Since the sharpness isn’t something that is easily corrected, I don’t think this lens is usable for images that need edge-to-edge sharpness with a wide aperture, like photographing a night sky. But for normal use, the lack of sharpness will be less of an issue. Most images with a shallow depth of field only need sharpness at the point of focus, which is seldom at the edge.

Stopping down makes the image quality much better. This makes the RF 24mm a great lens for both full-body portraits and landscape photography. Add the macro capabilities to the equation, and it’s a great lens with lots of possibilities. It may not be perfect, but that can’t be expected from a relatively cheap lens. The in-camera lens corrections will solve a lot of the issues, fortunately, resulting in a nice, clean image at the end.
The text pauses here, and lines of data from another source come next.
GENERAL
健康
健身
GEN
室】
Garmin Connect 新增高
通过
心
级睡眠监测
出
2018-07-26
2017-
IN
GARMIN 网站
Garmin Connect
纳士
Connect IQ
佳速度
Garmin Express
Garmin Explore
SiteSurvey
The STM focus system works silently and smoothly. It’s accurate and fast. The lens also has image stabilization built in that rates up to five stops. This is quite unique for a lens with such a short focal length, but very helpful. There is no focus breathing, which is great news for filmmakers.
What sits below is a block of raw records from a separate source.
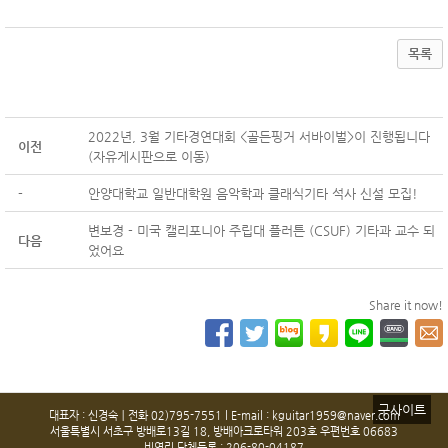
목록
2022년, 3월 기타경연대회 <골든핑거 서바이벌>이 진행됩니다
이전
(자유게시판으로 이동)
-
안양대학교 일반대학원 음악학과 클래식기타 석사 신설 모집!
변보경 - 미국 캘리포니아 주립대 플러튼 (CSUF) 기타과 교수 되
다음
었어요
Share it now!
구사이트
대표자 : 신경숙ㅣ전화 02)795-7551 l E-mail : kguitar1959@naver.com
서울특별시 서초구 방배로13길 18, 방배아크로타워 203호 우편번호 06683
비영리 단체등록 : 206-80-04187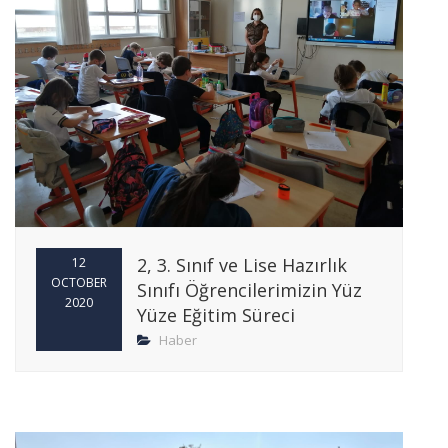
2, 3. Sınıf ve Lise Hazırlık
12
OCTOBER
Sınıfı Öğrencilerimizin Yüz
2020
Yüze Eğitim Süreci
Haber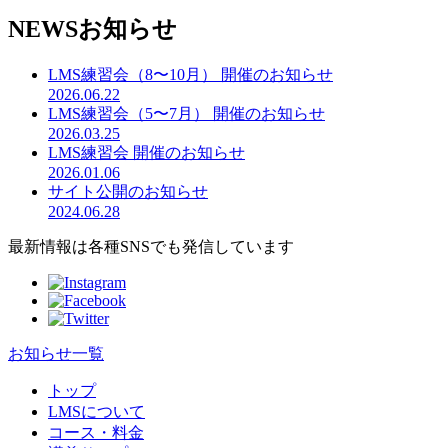
NEWS
お知らせ
LMS練習会（8〜10月） 開催のお知らせ
2026.06.22
LMS練習会（5〜7月） 開催のお知らせ
2026.03.25
LMS練習会 開催のお知らせ
2026.01.06
サイト公開のお知らせ
2024.06.28
最新情報は各種SNSでも発信しています
お知らせ一覧
トップ
LMSについて
コース・料金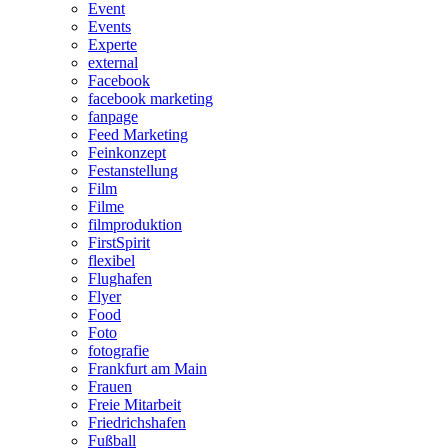
Event
Events
Experte
external
Facebook
facebook marketing
fanpage
Feed Marketing
Feinkonzept
Festanstellung
Film
Filme
filmproduktion
FirstSpirit
flexibel
Flughafen
Flyer
Food
Foto
fotografie
Frankfurt am Main
Frauen
Freie Mitarbeit
Friedrichshafen
Fußball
There is only one other downside to this lens. It costs $599. Looking at the quality and at the prices I asked for the other lenses in this series, I find it to be a bit too expensive. On the other side, since this focal length is so versatile, the RF 24mm might be used quite a lot. In that case, it can justify the price, maybe.

What I Like

  • Small and lightweight
  • Image stabilization up to five stops
  • Silent and fast STM focusing system
  • Switches for the AF and IS on the lens
  • No focus breathing
  • Excellent sharpness in the image center
  • Macro capability up to 1:2 magnification

What I Don’t Like

  • Lens barrel extends while focusing
  • Strong vignetting at f/1.8 (becomes better from f/4 onward)
  • Lack of sharpness at the corners at f/1.8 (becomes better than f/5.6 onward)
  • Strong chromatic aberration at f/1.8 (becomes better from f/4 onward)
  • No dust- or weather-resistance
  • Strong barrel distortion (fixed with in-camera lens corrections)
  • Not suitable for night sky photography
  • Although reasonably cheap, it’s still a bit too expensive

Despite its downsides, I think the RF 24mm f/1.8 Macro IS STM is a great lens nonetheless. Most of the downsides won’t be noticeable or even visible during real-life use. I can recommend this lens if you can live with the price tag.